**Your objective**
Return exactly, with nothing added, the lines from the one that contains "SATU Indonesia Awards" through the end of the listing below, pictures excluded.

**Source information**
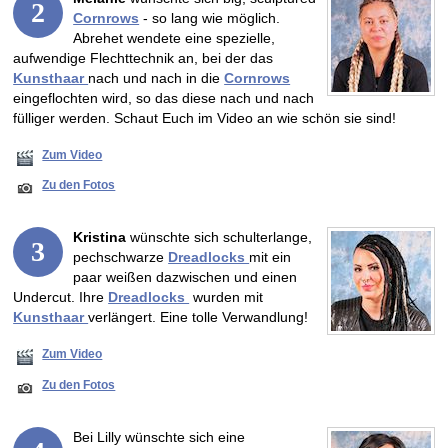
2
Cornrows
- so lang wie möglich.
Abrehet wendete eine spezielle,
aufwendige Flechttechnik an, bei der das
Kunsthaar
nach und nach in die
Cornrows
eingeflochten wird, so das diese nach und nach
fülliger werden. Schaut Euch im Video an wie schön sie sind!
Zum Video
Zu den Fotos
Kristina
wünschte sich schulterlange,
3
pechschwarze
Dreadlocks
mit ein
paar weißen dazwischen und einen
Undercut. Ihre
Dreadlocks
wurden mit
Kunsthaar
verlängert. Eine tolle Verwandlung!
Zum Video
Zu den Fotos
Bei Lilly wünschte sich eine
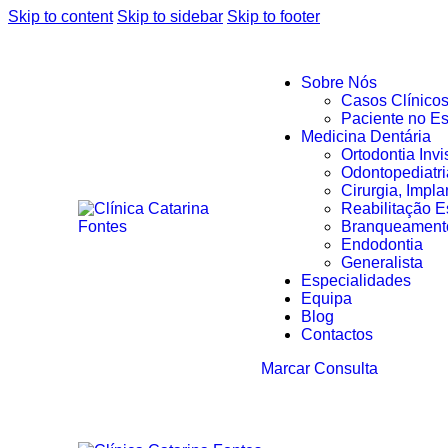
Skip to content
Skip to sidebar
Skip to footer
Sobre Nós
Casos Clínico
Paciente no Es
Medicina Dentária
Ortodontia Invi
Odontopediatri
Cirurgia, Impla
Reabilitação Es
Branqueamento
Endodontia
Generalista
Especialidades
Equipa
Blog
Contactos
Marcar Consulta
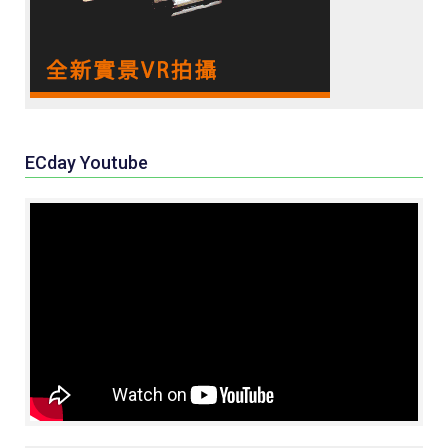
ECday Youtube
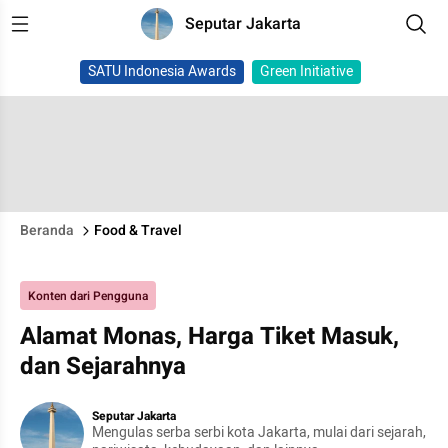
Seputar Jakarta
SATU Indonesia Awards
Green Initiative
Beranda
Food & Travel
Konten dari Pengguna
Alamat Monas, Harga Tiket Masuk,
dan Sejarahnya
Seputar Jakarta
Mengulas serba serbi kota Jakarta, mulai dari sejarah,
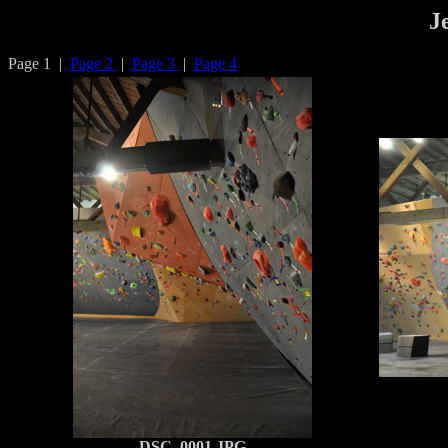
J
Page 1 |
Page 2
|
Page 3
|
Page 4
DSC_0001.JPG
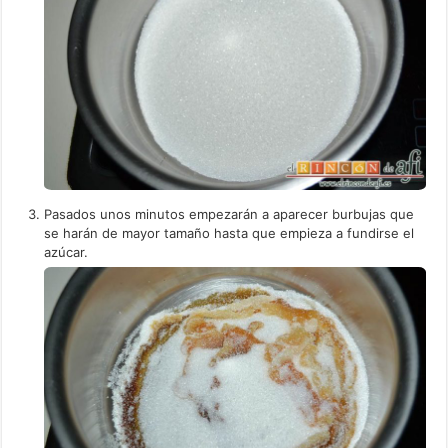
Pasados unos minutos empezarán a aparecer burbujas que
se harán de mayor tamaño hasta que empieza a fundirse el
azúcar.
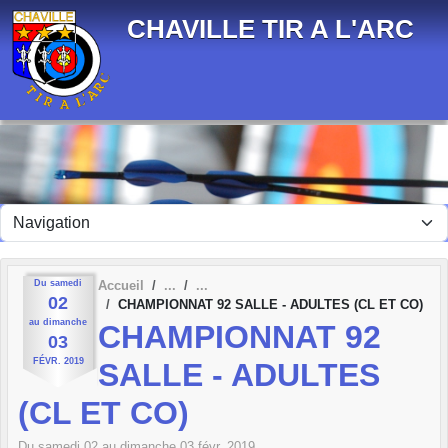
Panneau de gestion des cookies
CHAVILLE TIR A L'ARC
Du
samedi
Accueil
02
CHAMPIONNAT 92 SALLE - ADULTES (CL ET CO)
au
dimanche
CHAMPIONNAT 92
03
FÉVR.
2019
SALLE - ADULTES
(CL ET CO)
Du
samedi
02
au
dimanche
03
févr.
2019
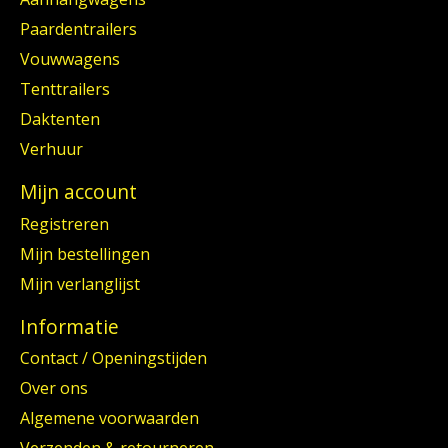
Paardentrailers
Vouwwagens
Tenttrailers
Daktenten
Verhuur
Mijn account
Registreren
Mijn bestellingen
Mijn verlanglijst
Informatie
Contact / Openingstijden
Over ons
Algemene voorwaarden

**Solved problem**
SATU Indonesia Awards
Green Initiative
Beranda
Food & Travel
Konten dari Pengguna
Alamat Monas, Harga Tiket Masuk,
dan Sejarahnya
Seputar Jakarta
Mengulas serba serbi kota Jakarta, mulai dari sejarah,
J
Page 1 |
Page 2
|
Page 3
|
Page 4
DSC_0001.JPG
Pasados unos minutos empezarán a aparecer burbujas que
se harán de mayor tamaño hasta que empieza a fundirse el
azúcar.
Panneau de gestion des cookies
CHAVILLE TIR A L'ARC
Du
samedi
Accueil
02
CHAMPIONNAT 92 SALLE - ADULTES (CL ET CO)
au
dimanche
CHAMPIONNAT 92
03
FÉVR.
2019
SALLE - ADULTES
(CL ET CO)
Du
samedi
02
au
dimanche
03
févr.
2019
Paardentrailers
Vouwwagens
Tenttrailers
Daktenten
Verhuur
Mijn account
Registreren
Mijn bestellingen
Mijn verlanglijst
Informatie
Contact / Openingstijden
Over ons
Algemene voorwaarden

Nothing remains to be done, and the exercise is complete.